Document excerpt:
•••
Closed gheoan closed 8 years ago
There may be no need, but the tufte.css file can be thought of as an API. People already use it expecting that the charset will be defined there.
Would it maybe make more sense to remove the charset from the index.html file instead?
In that case, this change is breaking. Users of the API should be notified of the change and automatic update should not happen.
The charset in the html document is required by the html standard: https://html.spec.whatwg.org/multipage/semantics.html#charset.
Of the two, tufte.css
is the file that ships. index.html
is merely a demonstration document, and so we can't rely on it defining character sets when Tufte CSS is used.
My inclination is to keep both, or go with the suggestion from @jez and remove from index.html
.
Sorry—did not see the second comment from @Gheoan.
•••
Provided data:
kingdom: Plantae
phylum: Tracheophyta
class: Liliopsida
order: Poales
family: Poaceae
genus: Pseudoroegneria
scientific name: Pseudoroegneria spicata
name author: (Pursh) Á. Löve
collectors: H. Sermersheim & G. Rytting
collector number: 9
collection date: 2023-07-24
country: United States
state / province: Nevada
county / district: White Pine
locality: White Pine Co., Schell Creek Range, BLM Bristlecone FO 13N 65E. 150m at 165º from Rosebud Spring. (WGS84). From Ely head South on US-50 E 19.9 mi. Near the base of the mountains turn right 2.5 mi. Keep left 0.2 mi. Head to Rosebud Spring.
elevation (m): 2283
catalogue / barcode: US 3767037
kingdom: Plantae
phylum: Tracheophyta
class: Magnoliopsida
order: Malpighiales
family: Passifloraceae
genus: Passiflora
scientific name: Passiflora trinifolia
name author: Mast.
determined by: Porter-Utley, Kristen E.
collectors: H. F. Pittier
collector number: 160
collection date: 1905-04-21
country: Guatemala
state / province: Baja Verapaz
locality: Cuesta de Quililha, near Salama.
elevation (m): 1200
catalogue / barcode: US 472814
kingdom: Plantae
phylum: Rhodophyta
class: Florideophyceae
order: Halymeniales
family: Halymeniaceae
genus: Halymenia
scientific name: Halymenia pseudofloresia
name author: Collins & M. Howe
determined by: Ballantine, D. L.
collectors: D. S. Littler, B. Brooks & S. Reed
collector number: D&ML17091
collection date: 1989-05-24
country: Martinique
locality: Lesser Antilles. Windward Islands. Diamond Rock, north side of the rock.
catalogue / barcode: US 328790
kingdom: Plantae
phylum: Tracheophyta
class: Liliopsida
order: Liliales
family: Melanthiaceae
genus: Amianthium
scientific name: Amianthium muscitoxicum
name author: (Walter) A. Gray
•••
Task list:
(a) Answer these questions from the discussion about the charset in Tufte CSS, one line each:
(i) What requires the charset in the HTML document?
(ii) Which of the two files is the one that ships?
(iii) What is index.html said to be?
(b) Translate this sentence from the discussion about the charset in Tufte CSS into Spanish: "There may be no need, but the tufte.css file can be thought of as an API."
(c) Write the next part of the discussion about the charset in Tufte CSS, beginning after its final sentence.

Written responses:
(a)
(i) The HTML standard.
(ii) tufte.css.
(iii) Merely a demonstration document.

(b) Puede que no sea necesario, pero el archivo tufte.css puede considerarse una API.

(c)
I amend my prior post: keep both. There may be "no need" to specify the charset in both, but it harms nothing. Unless a positive argument is made for this "breaking change" it doesn't seem warranted.
As it has been mentioned, index.html
is intended to be a demonstration and it is not guarantee that the document in which tufte.css
is embedded specifies the character set.
I would have suggested moving the @charset
declaration at the top of the file but I see that has already been taken care of in https://github.com/edwardtufte/tufte-css/commit/f0019b9d2a56950da0ba610b79b1051542fa26f9.
A charset is already defined in index.html#L4.